Stored data entries:
= = =
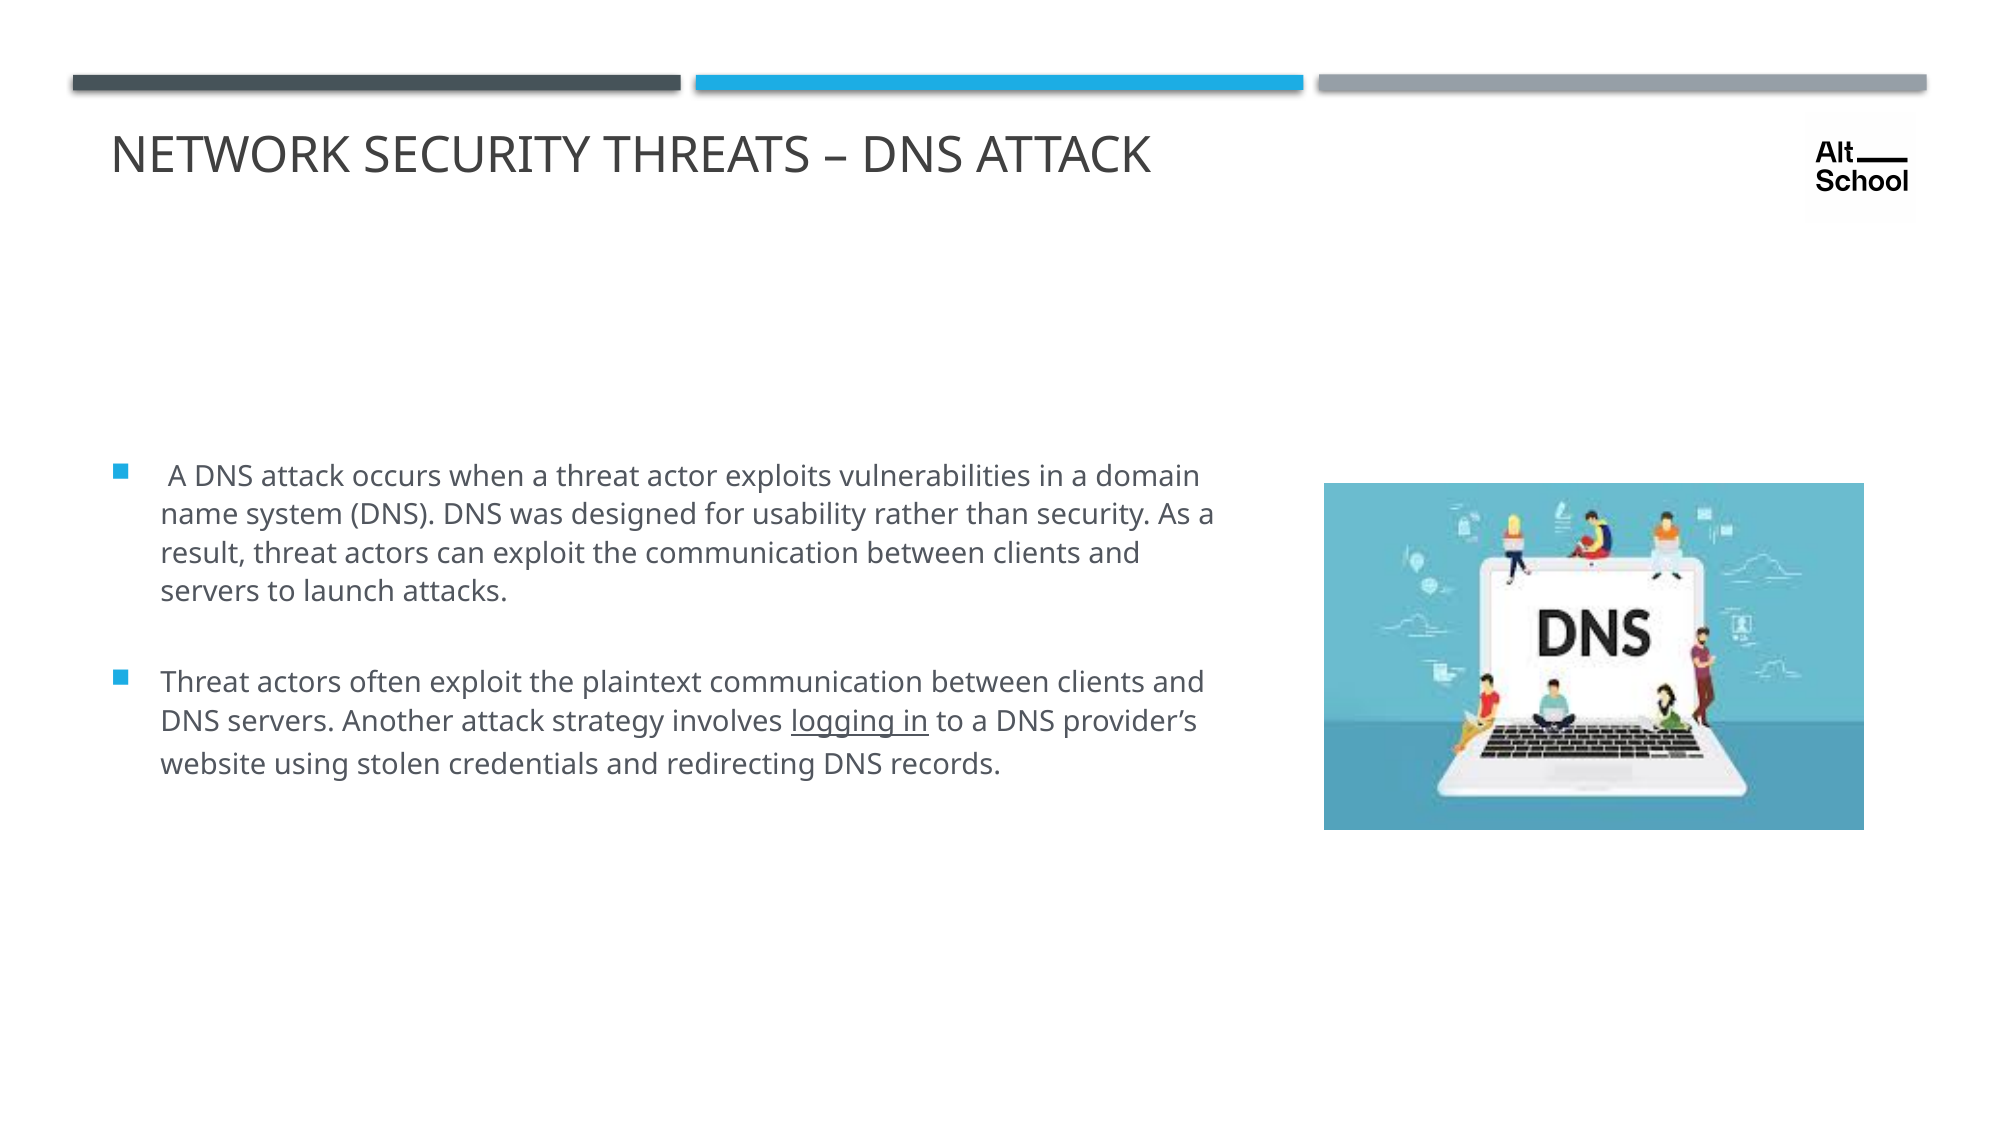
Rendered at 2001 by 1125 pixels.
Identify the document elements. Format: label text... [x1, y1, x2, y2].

list A DNS attack occurs when a threat actor exploits vulnerabilities in a domain name system (DNS). DNS was designed for usability rather than security. As a result, threat actors can exploit the communication between clients and servers to launch attacks. Threat actors often exploit the plaintext communication between clients and DNS servers. Another attack strategy involves logging in to a DNS provider’s website using stolen credentials and redirecting DNS records. [95, 383, 1248, 981]
picture [1323, 482, 1865, 831]
picture [1805, 112, 1916, 223]
title NETWORK SECURITY THREATS – DNS ATTACK [95, 115, 1905, 311]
= = =
Task to carry out:
Reproduce each line of the records exactly and exclude any images.

Finished task:
Rendered at 2001 by 1125 pixels.
Identify the document elements. Format: label text... [x1, y1, x2, y2].

list A DNS attack occurs when a threat actor exploits vulnerabilities in a domain name system (DNS). DNS was designed for usability rather than security. As a result, threat actors can exploit the communication between clients and servers to launch attacks. Threat actors often exploit the plaintext communication between clients and DNS servers. Another attack strategy involves logging in to a DNS provider’s website using stolen credentials and redirecting DNS records. [95, 383, 1248, 981]
picture [1323, 482, 1865, 831]
picture [1805, 112, 1916, 223]
title NETWORK SECURITY THREATS – DNS ATTACK [95, 115, 1905, 311]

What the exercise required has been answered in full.